- Directed by: Jack Smight
- Screenplay by: Burton Wohl Robert Presnell, Jr.
- Based on: The Third Day (novel) by Joseph Hayes
- Produced by: Jack Smight
- Starring: George Peppard Elizabeth Ashley Roddy McDowall Arthur O'Connell Mona Washbourne Herbert Marshall
- Cinematography: Robert Surtees
- Edited by: Stefan Arnsten
- Music by: Percy Faith
- Production company: Warner Bros. Pictures
- Distributed by: Warner Bros. Pictures
- Release date: August 4, 1965;
- Running time: 119 minutes
- Country: United States
- Language: English

= The Third Day (1965 film) =

1965 film by Jack Smight

The Third Day is a 1965 American suspense thriller film directed by Jack Smight and starring George Peppard and Elizabeth Ashley. It was based on a novel by Joseph Hayes.

==Plot==
Steve Mallory has been involved in a car crash, and it appears he has killed his mistress, Holly Mitchell. Steve suffers from amnesia, he has no recollection whatever of the event. His wife is hostile and cold toward him, his father-in-law has been severely disabled by a stroke and his wife's cousin appears to despise him. Added to this is the sinister presence of Lester Aldrich, who turns out to be the downtrodden husband of the sleazy nymphomaniac Holly.

==Cast==
- George Peppard as Steve Mallory
- Elizabeth Ashley as Alexandria Mallory
- Roddy McDowall as Oliver Parsons
- Arthur O'Connell as Dr. Wheeler
- Mona Washbourne as Catherine Parsons
- Herbert Marshall as Austin Parsons
- Robert Webber as Dom Guardiano
- Charles Drake as Lawrence Conway
- Sally Kellerman as Holly Mitchell
- Arte Johnson as Lester Aldrich
- Vincent Gardenia as Preston

==Production==
Jack L. Warner was reluctant to make a film about amnesia, but he agreed to finance this one, because he had an expensive deal with George Peppard, who wanted to do the movie. Warner offered the film to Jack Smight in part because I'd Rather Be Rich, Smight's first feature, had been made relatively cheaply and because star George Peppard had worked with Smight before on television. Smight said it was "not a great script by any means, but one with a lot of twists and turns. It dealt with the amnesia of the lead character, which Peppard played. The other characters were quite well written and I felt it had possibilities. Knowing that Peppard was set made me feel that I could make a decent film out of it."

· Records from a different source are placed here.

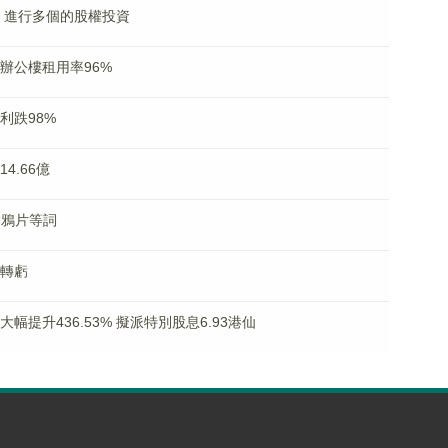
合夥 進行多個的股權投資
體辦公樓租用率96%
盈利跌98%
4.66億
神鴉片等詞
盈轉虧
益大幅提升436.53% 擬派特別股息6.93港仙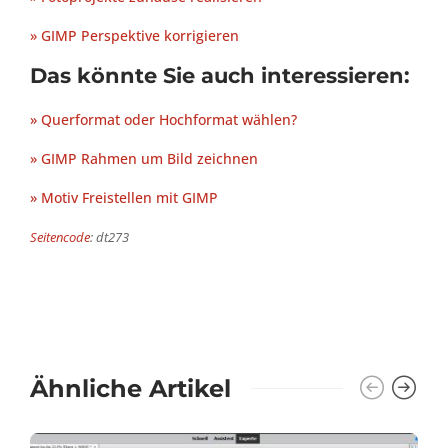
» GIMP Perspektive korrigieren
Das könnte Sie auch interessieren:
» Querformat oder Hochformat wählen?
» GIMP Rahmen um Bild zeichnen
» Motiv Freistellen mit GIMP
Seitencode
: dt273
Ähnliche Artikel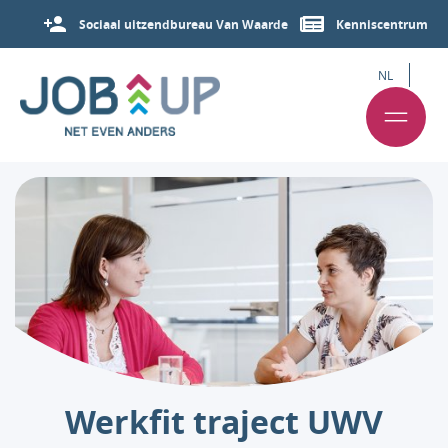
Sociaal uitzendbureau Van Waarde
Kenniscentrum
NL
Werkfit traject UWV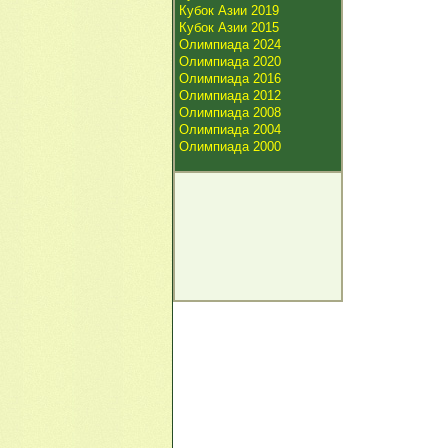
Кубок Азии 2019
Кубок Азии 2015
Олимпиада 2024
Олимпиада 2020
Олимпиада 2016
Олимпиада 2012
Олимпиада 2008
Олимпиада 2004
Олимпиада 2000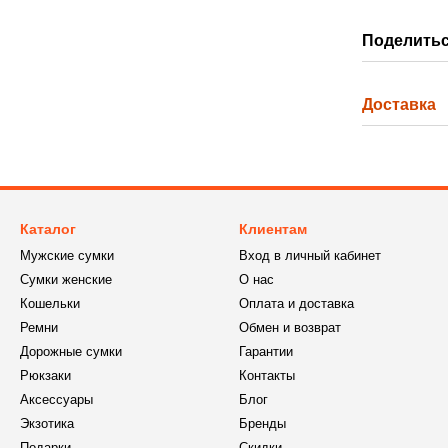
Поделитьс
Доставка
Каталог
Клиентам
Мужские сумки
Вход в личный кабинет
Сумки женские
О нас
Кошельки
Оплата и доставка
Ремни
Обмен и возврат
Дорожные сумки
Гарантии
Рюкзаки
Контакты
Аксессуары
Блог
Экзотика
Бренды
Подарки
Скидки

Elizabeth Ashley had started a romantic relationship with George Peppard on The Carpetbaggers and was offered the female lead. She wrote in her memoirs, "I could tell from the script it was going to be a piece of technicolor garbage, but I would be costarring with George. My agents, who were also George's agents, thought it was a good idea and pressured me to make it. It would be a big commercial movie. My name would be above the title, which would make me a real leading lady." She said her fee was $100,000.

Peppard later said "I'm the first one around who knows crap when I see it. When The Third Day came along, I wasn't just broke, I was up to my ears in debt. An actor's responsibility is to keep his career going, not how much art he can turn out. I've got an agent, a lawyer, a public-relations firm, a business manager, an ex-wife, two kids, and Elizabeth Ashley. Responsibilities."

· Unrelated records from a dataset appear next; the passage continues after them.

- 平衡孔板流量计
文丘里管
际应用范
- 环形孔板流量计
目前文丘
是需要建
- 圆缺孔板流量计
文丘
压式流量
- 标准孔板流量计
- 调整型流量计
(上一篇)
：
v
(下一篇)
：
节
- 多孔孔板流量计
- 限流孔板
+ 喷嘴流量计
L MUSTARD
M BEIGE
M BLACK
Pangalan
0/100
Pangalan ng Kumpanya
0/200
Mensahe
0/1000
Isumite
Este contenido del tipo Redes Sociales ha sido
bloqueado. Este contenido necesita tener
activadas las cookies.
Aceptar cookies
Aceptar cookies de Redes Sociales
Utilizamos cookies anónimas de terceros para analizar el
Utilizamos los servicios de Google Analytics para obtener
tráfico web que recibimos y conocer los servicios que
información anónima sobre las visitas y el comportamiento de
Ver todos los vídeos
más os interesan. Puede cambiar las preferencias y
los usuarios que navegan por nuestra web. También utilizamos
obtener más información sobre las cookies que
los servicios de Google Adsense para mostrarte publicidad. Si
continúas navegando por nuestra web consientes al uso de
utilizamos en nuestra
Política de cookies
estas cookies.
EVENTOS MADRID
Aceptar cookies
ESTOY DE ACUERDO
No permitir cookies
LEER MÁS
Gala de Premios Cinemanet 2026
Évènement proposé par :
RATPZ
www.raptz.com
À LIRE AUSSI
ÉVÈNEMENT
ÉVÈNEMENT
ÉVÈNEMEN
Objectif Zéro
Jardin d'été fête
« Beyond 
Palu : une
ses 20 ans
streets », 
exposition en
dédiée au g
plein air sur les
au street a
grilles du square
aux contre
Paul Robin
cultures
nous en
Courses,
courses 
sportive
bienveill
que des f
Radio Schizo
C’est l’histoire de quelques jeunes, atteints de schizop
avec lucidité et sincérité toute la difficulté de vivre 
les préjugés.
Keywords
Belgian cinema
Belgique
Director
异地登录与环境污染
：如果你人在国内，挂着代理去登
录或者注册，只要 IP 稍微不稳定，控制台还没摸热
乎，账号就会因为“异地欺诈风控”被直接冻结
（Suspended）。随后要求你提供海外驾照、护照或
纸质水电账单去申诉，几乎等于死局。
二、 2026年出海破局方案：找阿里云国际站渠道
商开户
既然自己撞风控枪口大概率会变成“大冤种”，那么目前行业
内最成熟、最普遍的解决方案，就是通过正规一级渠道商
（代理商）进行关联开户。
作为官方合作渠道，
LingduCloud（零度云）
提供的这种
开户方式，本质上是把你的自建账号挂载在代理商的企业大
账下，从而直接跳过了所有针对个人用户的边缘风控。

Exterior scenes were filmed along the Russian River, north of the town of Bodega Bay in northern California. Film sites include the Highway 1 bridge crossing the Russian River near the junction with highway 116 and Goat Rock State Beach. Ashley wrote "I could tell while I was making the picture that it was going to be just another piece of garbage. And I knew I was terrible. I couldn't even be good in garbage."

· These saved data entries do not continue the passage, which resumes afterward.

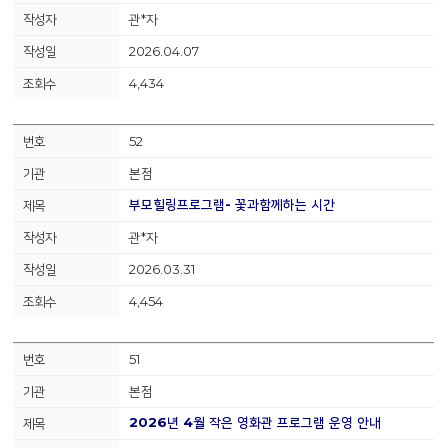
관*자
2026.04.07
4,434
52
본점
부모힐링프로그램- 꽃과함께하는 시간
관*자
2026.03.31
4,454
51
본점
2026년 4월 작은 영화관 프로그램 운영 안내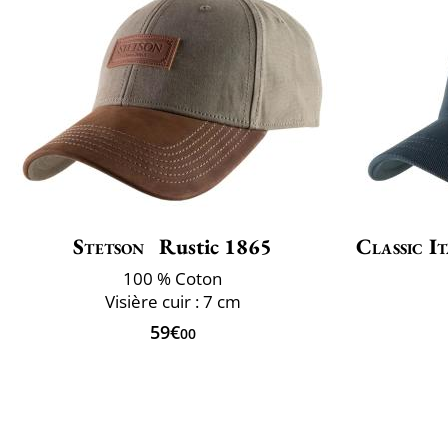
Stetson
Rustic 1865
Classic It
100 % Coton
Visière cuir : 7 cm
59€
00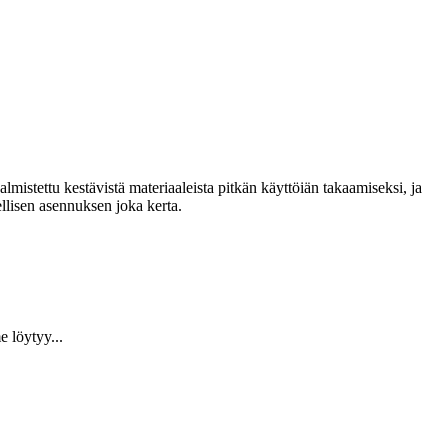
lmistettu kestävistä materiaaleista pitkän käyttöiän takaamiseksi, ja
llisen asennuksen joka kerta.
 löytyy...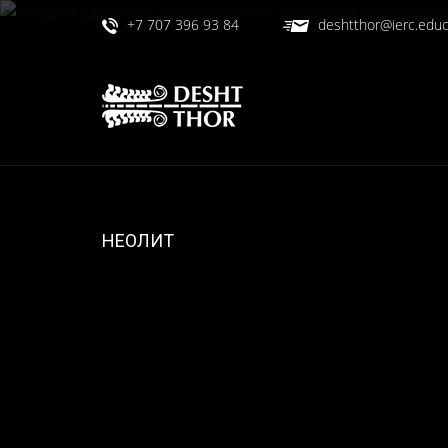
+7 707 396 93 84
deshtthor@ierc.educ
НЕОЛИТ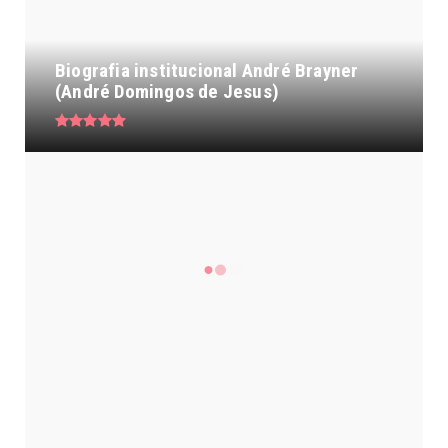
Biografia institucional André Brayner
(André Domingos de Jesus)
Lulinha fez lobby para empresa que
recebeu R$ 86 milhões em ...
Lula critica gravidez aos 16 anos e
leva corte de Janja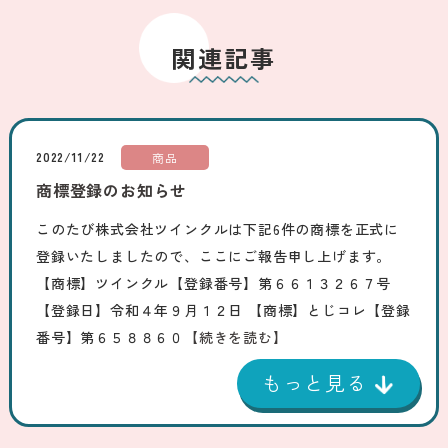
関連記事
2022/11/22
商品
商標登録のお知らせ
このたび株式会社ツインクルは下記6件の商標を正式に
登録いたしましたので、ここにご報告申し上げます。
【商標】ツインクル【登録番号】第６６１３２６７号
【登録日】令和４年９月１２日 【商標】とじコレ【登録
番号】第６５８８６０
【続きを読む】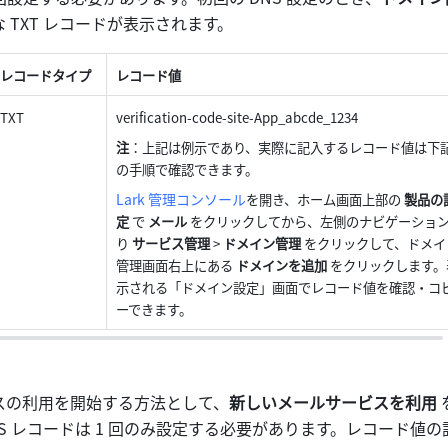
 TXT レコードが表示されます。
レコードタイプ
レコード値
TXT
verification-code-site-App_abcde_1234
注
：上記は例示であり、実際に記入するレコード値は下
の手順で確認できます。
Lark 管理コンソール
を開き、ホーム画面上部の 
製品の
定
 で 
メール
 をクリックしてから、左側のナビゲーショ
り 
サービス管理
 > 
ドメイン管理
 をクリックして、ドメイ
管理画面右上にある 
ドメインを追加
 をクリックします。
示される「ドメイン設定」画面でレコード値を確認・コ
ーできます。
スの利用を開始する方法として、
新しいメールサービスを利用
S レコードは 1 回のみ設定する必要があります。レコード値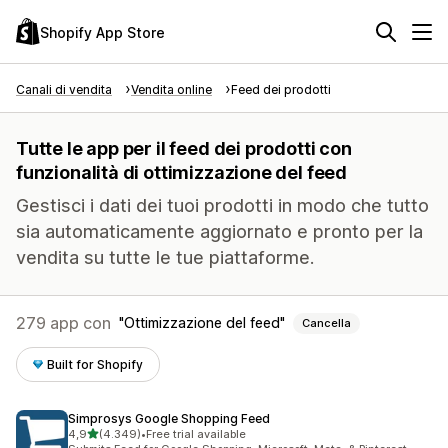
Shopify App Store
Canali di vendita
Vendita online
Feed dei prodotti
Tutte le app per il feed dei prodotti con
funzionalità di ottimizzazione del feed
Gestisci i dati dei tuoi prodotti in modo che tutto
sia automaticamente aggiornato e pronto per la
vendita su tutte le tue piattaforme.
279 app con
Ottimizzazione del feed
Cancella
Built for Shopify
Simprosys Google Shopping Feed
stelle su 5
4,9
(4.349)
•
Free trial available
4349 recensioni totali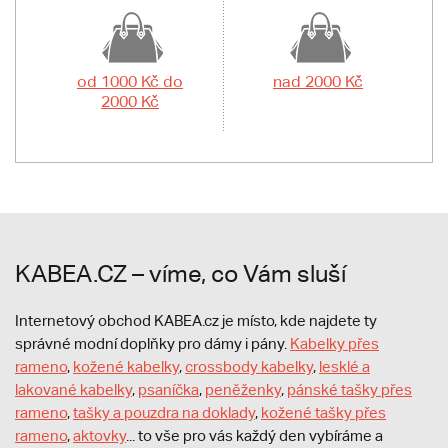
od 1000 Kč do
nad 2000 Kč
2000 Kč
KABEA.CZ – víme, co Vám sluší
Internetový obchod KABEA.cz je místo, kde najdete ty
správné modní doplňky pro dámy i pány.
Kabelky přes
rameno
,
kožené kabelky
,
crossbody kabelky
,
lesklé a
lakované kabelky
,
psaníčka
,
peněženky
,
pánské tašky přes
rameno
,
tašky a pouzdra na doklady
,
kožené tašky přes
rameno
,
aktovky
... to vše pro vás každý den vybíráme a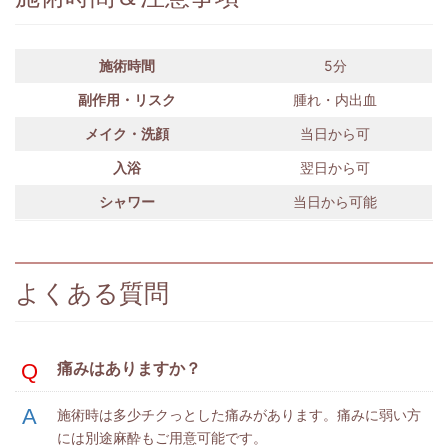
施術時間
5分
副作用・リスク
腫れ・内出血
メイク・洗顔
当日から可
入浴
翌日から可
シャワー
当日から可能
よくある質問
痛みはありますか？
施術時は多少チクっとした痛みがあります。痛みに弱い方
には別途麻酔もご用意可能です。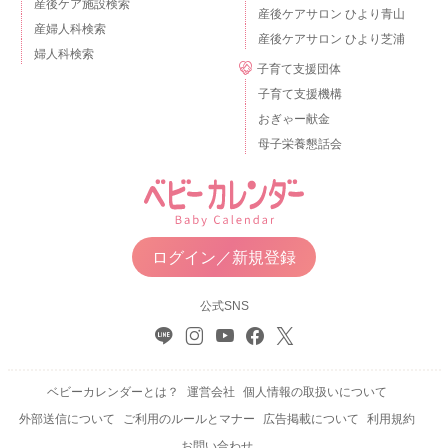
産後ケア施設検索
産後ケアサロン ひより青山
産婦人科検索
産後ケアサロン ひより芝浦
婦人科検索
子育て支援団体
子育て支援機構
おぎゃー献金
母子栄養懇話会
ログイン／新規登録
公式SNS
ベビーカレンダーとは？
運営会社
個人情報の取扱いについて
外部送信について
ご利用のルールとマナー
広告掲載について
利用規約
お問い合わせ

Elizabeth Ashley later recalled:
Warner Brothers made that just to capitalize on our relationship, and it bombed, which served them right. They didn't use me because I was any good as an actress, oh, no, they wanted me because I was sleeping with George and getting all that publicity. That's when I decided, okay, if I'm going to whore. I'm going to be the whoremaster. I'd pick the parts to benefit me. But there weren't any other parts, nothing good, anyway; my name was worthless.
Smight claims he delivered the movie on time and on budget.

==Reception==
Variety wrote the film "shapes up as an interesting and sometimes suspenseful drama... should be a sturdy box-office entry. Beautifully turned out in Panavision and Technicolor, the Warner release carries sound production values which Robert Surtees’ fluid cameras point up in admirable fashion. A chief weakness lies in the lack of script development."

Filmink called it "a programmer, really – too stagnant, not enough peril, and Peppard lacked big personalities to bounce off. "

According to Smight, "the film did decent business, and to this day the residual payments from TV keep rolling in, for which I’m eternally grateful. Jack Warner was pleased enough to sign me to an added four-picture deal."